Distribution of the Maximum of a (infinite) Random Walk

Question

Let $S_0 = 0$ and define $S_n = \sum^n_{i = 1} X_i$ such that \begin{align*} \mathbb P(X_i = 1) &= p \\ \mathbb P(X_i = -1) &= 1 - p = q \end{align*}

for $p < \frac{1}{2}$. Find the distribution of $Y = \max \{S_0, S_1, S_2, ...\}$.

My attempt at a solution: One known result (and a nice application of path counting/the reflection principle) is that if $Y_n = \max \{S_0, S_1, ..., S_n\}$ then \begin{equation*} \mathbb P(Y_n \geq r, S_n = b) = \begin{cases} \mathbb P(S_n = b) & b \geq r \\ \left(\frac{q}{p}\right)^{r - b} \mathbb P(S_n = 2r - b) & b < r \end{cases} \end{equation*}

and so, for $r \geq 1$, we find \begin{align*} \mathbb P(Y_n \geq r) &= \mathbb P(S_n \geq r) + \sum^{r - 1}_{b = -\infty} \left(\frac{q}{p}\right)^{r-b} \mathbb P(S_n = 2r - b) \\ &= \mathbb P(S_n = r) + \sum^\infty_{c = r + 1} \left[1 + \left(\frac{q}{p}\right)^{c - r}\right] \mathbb P(S_n = c) \end{align*}

However, this was for the maximum over a finite random walk $S_n = \sum^n_{i = 1} X_i$. In the present case we're interested in the maximum over all $n \in \mathbb N$, say $S_\infty$, and it's not immediately obvious to me how to solve such a case.

Thank you for any input!

Answer 1

Define a function $f(n):= \big( \frac{1-p}{p} \big)^n$. Then $f$ is a harmonic function for this random walk. In other words, $f(n) = pf(n+1)+(1-p)f(n-1)$. Therefore $Y_n:=f(S_n)$ is a martingale.

For the rest of the problem, fix an integer $N \geq 0$. We will use the martingale property to compute the probability $P(\sup_n S_n \geq N)$.

Define $T:= \inf\{n \geq 0: S_n = N\}$. Then the stopped martingale $Y^T_n:=Y_{T\wedge n}$ is a bounded martingale (thus uniformly integrable).

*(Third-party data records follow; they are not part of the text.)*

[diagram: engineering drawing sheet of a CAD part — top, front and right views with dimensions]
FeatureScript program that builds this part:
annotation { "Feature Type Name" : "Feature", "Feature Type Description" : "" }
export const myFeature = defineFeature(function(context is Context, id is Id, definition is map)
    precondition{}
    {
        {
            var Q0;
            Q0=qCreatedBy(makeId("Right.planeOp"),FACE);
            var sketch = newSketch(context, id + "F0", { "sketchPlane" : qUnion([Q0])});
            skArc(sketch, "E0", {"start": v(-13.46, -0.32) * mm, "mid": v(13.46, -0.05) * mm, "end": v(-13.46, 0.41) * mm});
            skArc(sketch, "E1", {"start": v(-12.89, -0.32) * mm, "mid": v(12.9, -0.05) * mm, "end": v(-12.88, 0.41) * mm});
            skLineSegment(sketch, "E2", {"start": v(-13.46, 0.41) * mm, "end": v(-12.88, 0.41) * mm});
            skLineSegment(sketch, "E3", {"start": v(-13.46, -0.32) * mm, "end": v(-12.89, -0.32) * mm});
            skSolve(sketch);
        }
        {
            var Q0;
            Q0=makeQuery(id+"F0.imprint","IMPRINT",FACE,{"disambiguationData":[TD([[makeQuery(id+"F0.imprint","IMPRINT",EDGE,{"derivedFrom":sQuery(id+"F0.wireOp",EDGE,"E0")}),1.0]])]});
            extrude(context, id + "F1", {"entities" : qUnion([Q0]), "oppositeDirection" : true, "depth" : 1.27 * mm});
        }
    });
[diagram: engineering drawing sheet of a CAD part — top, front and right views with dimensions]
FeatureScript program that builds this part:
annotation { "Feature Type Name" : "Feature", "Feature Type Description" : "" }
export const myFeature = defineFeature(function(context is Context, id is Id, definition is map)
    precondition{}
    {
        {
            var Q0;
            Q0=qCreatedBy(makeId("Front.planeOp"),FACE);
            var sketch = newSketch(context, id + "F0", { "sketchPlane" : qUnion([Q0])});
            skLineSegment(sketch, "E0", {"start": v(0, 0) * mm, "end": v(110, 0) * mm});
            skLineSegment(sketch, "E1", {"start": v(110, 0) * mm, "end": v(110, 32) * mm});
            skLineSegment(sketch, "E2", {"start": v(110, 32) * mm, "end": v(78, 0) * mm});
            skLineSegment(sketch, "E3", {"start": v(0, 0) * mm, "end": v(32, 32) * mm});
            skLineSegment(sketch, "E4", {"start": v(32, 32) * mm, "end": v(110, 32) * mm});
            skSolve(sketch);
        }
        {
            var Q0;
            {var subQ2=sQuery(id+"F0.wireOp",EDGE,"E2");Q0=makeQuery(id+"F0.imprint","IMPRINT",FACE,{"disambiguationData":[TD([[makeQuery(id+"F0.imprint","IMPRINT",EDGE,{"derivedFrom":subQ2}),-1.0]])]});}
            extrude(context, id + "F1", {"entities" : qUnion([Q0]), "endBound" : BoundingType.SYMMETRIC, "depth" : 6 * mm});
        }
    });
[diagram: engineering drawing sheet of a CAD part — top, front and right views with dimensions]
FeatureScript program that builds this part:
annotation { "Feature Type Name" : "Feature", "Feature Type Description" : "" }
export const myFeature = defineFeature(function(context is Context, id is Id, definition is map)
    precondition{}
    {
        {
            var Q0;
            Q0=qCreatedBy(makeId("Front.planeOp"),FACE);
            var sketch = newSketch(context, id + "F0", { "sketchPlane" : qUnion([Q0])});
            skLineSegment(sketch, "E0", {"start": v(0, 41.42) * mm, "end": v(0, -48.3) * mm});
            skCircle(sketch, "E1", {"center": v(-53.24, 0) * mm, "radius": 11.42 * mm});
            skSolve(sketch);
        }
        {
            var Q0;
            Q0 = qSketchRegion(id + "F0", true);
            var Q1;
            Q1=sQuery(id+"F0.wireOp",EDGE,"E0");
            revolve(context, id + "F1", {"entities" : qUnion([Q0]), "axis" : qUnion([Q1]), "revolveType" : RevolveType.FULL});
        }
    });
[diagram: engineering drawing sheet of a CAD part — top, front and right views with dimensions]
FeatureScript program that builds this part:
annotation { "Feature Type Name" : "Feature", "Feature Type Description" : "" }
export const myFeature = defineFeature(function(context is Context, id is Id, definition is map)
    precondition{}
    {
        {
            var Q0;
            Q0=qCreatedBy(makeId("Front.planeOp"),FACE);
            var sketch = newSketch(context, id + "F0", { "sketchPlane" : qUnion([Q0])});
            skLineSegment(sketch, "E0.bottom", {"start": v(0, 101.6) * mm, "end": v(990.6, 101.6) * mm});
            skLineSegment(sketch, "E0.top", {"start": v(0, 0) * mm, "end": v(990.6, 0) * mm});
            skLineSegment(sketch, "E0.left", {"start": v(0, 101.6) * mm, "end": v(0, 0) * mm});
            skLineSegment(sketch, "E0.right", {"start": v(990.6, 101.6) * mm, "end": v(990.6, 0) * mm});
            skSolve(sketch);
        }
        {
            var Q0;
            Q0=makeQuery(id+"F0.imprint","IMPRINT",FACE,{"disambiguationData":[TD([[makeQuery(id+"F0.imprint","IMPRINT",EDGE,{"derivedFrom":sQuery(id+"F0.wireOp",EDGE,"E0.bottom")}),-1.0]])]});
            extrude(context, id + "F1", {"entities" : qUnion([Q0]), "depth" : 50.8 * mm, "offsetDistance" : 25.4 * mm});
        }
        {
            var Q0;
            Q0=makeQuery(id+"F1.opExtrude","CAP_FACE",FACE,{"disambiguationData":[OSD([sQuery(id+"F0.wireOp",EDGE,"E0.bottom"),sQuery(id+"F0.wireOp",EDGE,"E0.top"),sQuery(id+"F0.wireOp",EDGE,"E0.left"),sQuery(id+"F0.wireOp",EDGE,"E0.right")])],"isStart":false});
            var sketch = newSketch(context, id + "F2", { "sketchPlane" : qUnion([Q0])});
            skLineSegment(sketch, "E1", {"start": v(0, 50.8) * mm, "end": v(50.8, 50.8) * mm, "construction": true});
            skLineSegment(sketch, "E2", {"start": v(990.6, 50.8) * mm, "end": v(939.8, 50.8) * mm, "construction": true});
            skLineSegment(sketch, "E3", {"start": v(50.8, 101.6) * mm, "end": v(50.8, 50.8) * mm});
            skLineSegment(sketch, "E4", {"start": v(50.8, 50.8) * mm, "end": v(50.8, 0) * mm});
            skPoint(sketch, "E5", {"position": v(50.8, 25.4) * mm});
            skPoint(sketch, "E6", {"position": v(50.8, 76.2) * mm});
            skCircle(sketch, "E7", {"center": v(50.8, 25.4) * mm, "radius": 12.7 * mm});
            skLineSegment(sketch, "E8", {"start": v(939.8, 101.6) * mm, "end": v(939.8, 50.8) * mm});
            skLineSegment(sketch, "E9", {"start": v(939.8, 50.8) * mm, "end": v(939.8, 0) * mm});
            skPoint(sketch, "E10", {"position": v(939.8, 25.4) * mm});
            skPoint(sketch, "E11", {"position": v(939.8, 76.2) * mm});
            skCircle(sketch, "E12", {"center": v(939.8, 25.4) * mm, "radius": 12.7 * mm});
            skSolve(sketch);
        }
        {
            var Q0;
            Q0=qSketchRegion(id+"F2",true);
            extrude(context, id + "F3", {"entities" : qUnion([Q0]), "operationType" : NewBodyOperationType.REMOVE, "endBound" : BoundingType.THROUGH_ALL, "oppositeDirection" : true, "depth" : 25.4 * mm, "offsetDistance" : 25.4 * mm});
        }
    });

Now there are two possibilities: if $S_n \to -\infty$ and $S_n < N$ for all $n$, then we see that $Y_{T\wedge n} \to 0$ as $n \to \infty$. On the other hand $Y_{T \wedge n} \to \big(\frac{1-p}{p} \big)^N$ if $S_n \geq N$ for some $n$. Therefore, by the optional stopping theorem we see that $$1 = E[Y^T_{\infty}] = E\bigg[ \bigg(\frac{1-p}{p} \bigg)^N \cdot 1_{\{T<\infty\}} \bigg] + E[0 \cdot 1_{\{T=\infty\}}] = \bigg(\frac{1-p}{p}\bigg)^NP(T<\infty) $$Thus $P(\sup_n S_n \geq N) =P(T<\infty)= \big( \frac{1-p}{p} \big)^{-N}$.

Answer 2

It is possible to find the distribution of $M := \max_{n\ge 0} S_n$ without using any involved techniques.

Upon reaching a level $x\ge 0$ for the first time, the random walk has two choices

• reach the level $x+1$ sometime;
• drift to $-\infty$.

(Thanks to LLN, it will make the second choice eventually.) By the strong Markov property and homogeneity, these choices are independent for $x=0,1,\dots,M$, and the probability of the first choice is the same and equal to $$ p' = P(\text{reaching 1 before $-\infty$ from 0}).$$ Therefore, $M$ is one less a geometrically distributed random variable with parameter $1-p'$, i.e. $$ P(M\ge n) = (p')^n,\ n\ge0, $$ so it remains to identify $p'$. The simplest way is to use a recursion, which is an obvious consequence of the total probability formula, conditioning on the first step: $$ p' = p + (1-p)(p')^2. $$ One of solutions of the latter quadratic equation is $1$ (as it was already mentioned, it is prohibited by LLN), so it is easy to find by Vieta's rule that $$ p' = \frac{p}{1-p}, $$ which confirms @Shalop's answer.